Home > Uncategorized > Radley Balko at Reason Magazine interviews Stewart Rhodes ex-Ron Paul staffer and founder of "Oath Keepers", a group trying to train military and police in the Bill of Rights

Radley Balko at Reason Magazine interviews Stewart Rhodes ex-Ron Paul staffer and founder of "Oath Keepers", a group trying to train military and police in the Bill of Rights

I have earlier commented on the interesting Oath Keepers group. I hope everyone will take a good read through the entire interview of Stewart Rhodes by Radley Balko at Reason Magazine, and give their support to Rhodes, Oath Keepers and others trying to keep the military and police honest.

Here are the first few paragraphs that lead into the interview, and a few other portions of interest to me (emphasis mine)

When you run down the list of issues the Oath Keepers are worried about, it reads a lot like a bill of particulars from the American Civil Liberties Union. The Oath Keepers don’t like warrantless searches. They’re upset that the executive branch has claimed the power to classify American citizens as enemy combatants, detain them indefinitely, and try them before military tribunals. They worry that a large-scale terrorist attack similar to 9/11 could lead to the mass detention of Arabs or Muslims, just as Japanese Americans were detained during World War II. They worry about crackdowns on political speech, protest, and freedom of assembly. They are concerned about the Army 3rd Infantry’s 1st Brigade Combat Team, a military unit that is training to deploy domestically in response to terrorist attacks or other national emergencies. And yet the group is a frequent target of the left.

Oath Keepers was founded in 2009 by Stewart Rhodes, a Yale Law School graduate and a former staffer for Rep. Ron Paul (R-Texas). Rhodes, 44, considers himself a constitutionalist and a libertarian. His organization’s mission: to persuade America’s soldiers and cops to refuse to carry out orders that violate the Constitution. On its website, Oath Keepers lists 10 orders its members will always refuse, including commands to conduct warrantless searches, to disarm the public, blockade an American city, or do anything that infringes “on the right of the people to free speech, to peaceably assemble, and to petition their government for a redress of grievances.” According to Rhodes, the group has about 30,000 dues-paying members.

Unlike the ACLU, the Oath Keepers are staunch defenders of the Second Amendment. They worry about the forcible disarming of American citizens, as happened after Hurricane Katrina, and as they fear could happen again after another terrorist attack or major natural disaster. The Oath Keepers are also federalists, vowing to disobey orders that violate state sovereignty. Most of their members are conservative or libertarian. Some of them espouse conspiracy theories that doubt President Barack Obama’s citizenship or blame the federal government for the September 11 attacks.

### SUPPLIED DATA
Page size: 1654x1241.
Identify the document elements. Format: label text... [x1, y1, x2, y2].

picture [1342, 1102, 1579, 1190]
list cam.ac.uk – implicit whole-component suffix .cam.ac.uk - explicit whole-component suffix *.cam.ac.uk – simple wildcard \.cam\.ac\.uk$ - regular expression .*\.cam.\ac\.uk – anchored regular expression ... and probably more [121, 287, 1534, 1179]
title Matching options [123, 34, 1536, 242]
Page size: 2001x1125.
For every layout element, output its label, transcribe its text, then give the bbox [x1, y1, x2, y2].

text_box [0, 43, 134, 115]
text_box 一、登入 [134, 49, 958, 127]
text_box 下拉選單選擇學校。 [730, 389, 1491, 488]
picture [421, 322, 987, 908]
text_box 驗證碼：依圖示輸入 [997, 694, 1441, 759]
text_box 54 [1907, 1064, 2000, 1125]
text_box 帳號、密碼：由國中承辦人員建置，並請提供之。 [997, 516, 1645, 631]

* * *

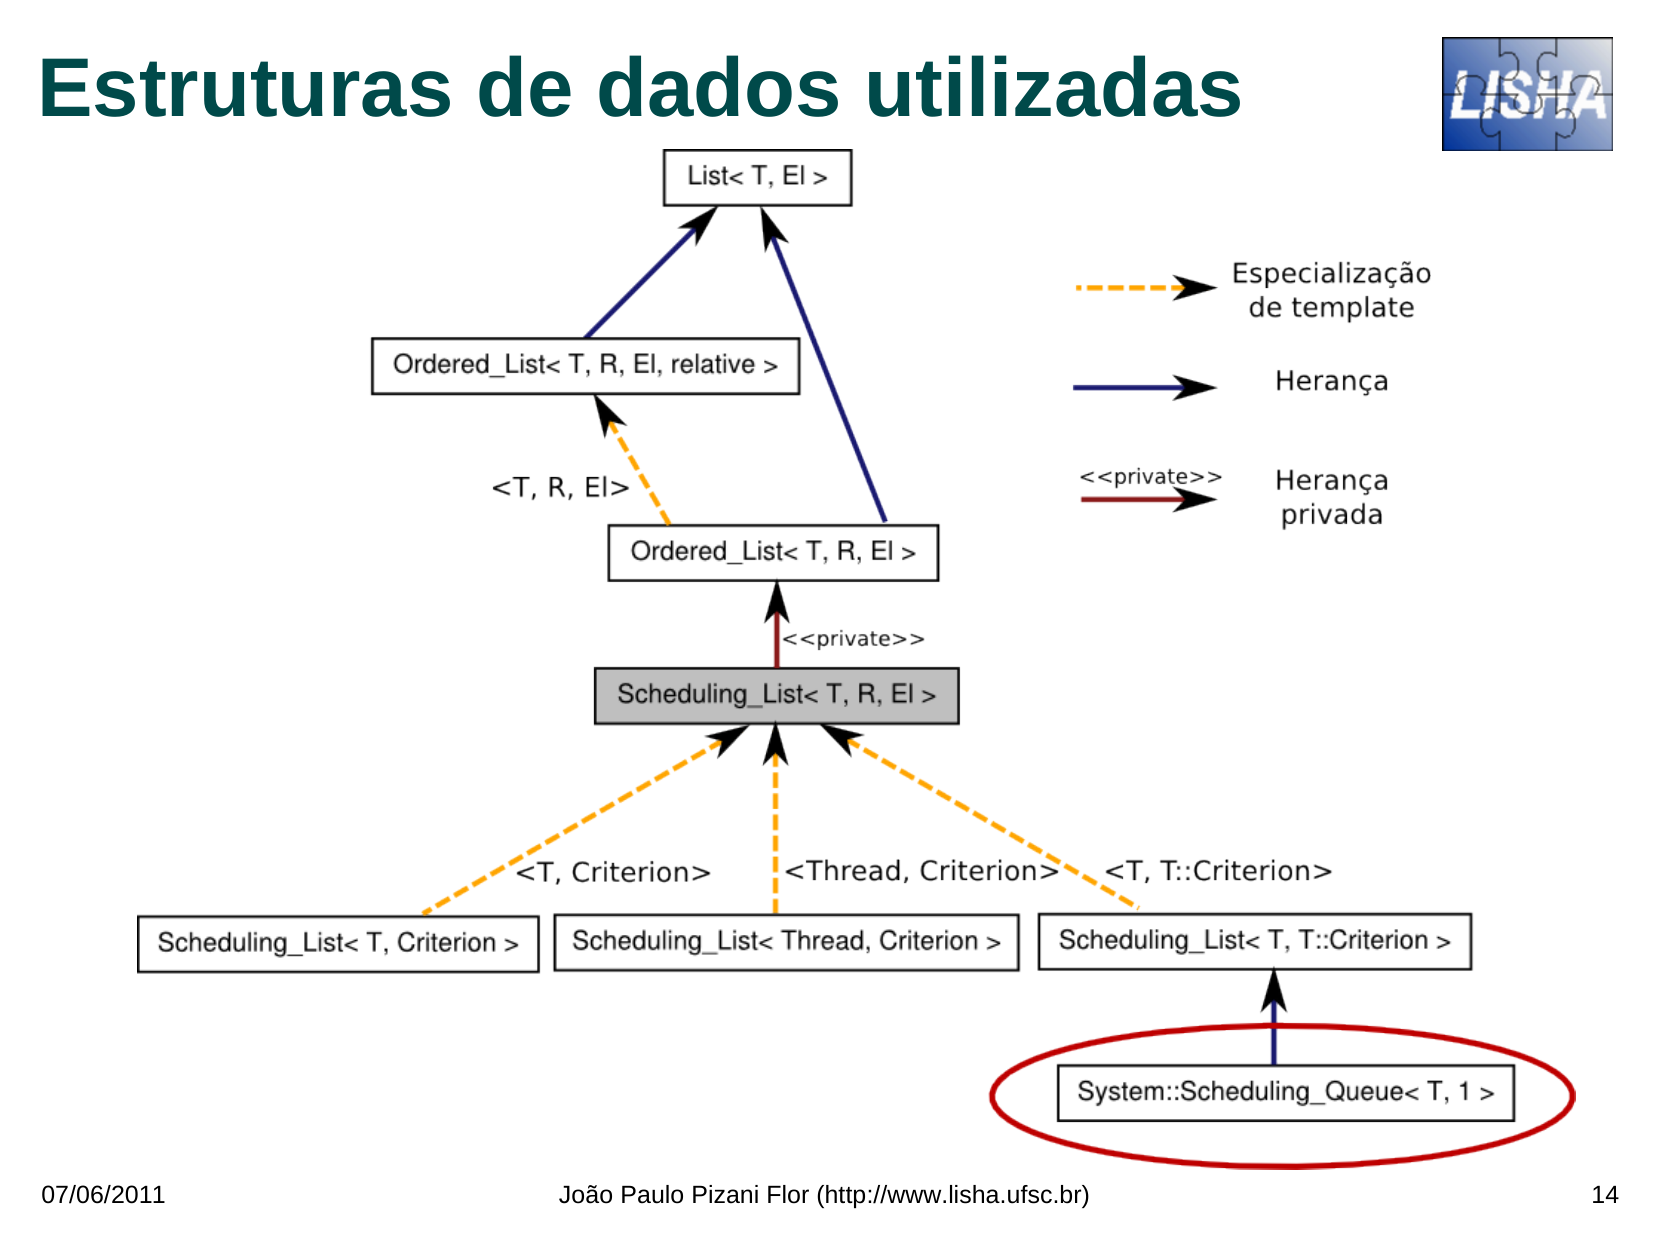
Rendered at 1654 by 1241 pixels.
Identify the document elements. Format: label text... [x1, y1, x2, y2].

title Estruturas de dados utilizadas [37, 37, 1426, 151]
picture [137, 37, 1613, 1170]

### PROBLEM DESCRIPTION
Answer these about the passage on Oath Keepers:
1. Which military unit training for domestic deployment worries the group?
2. In what year was Oath Keepers founded?
3. After which event does the passage say American citizens were forcibly disarmed?

### EXPECTED OUTPUT
1. The Army 3rd Infantry's 1st Brigade Combat Team
2. 2009
3. Hurricane Katrina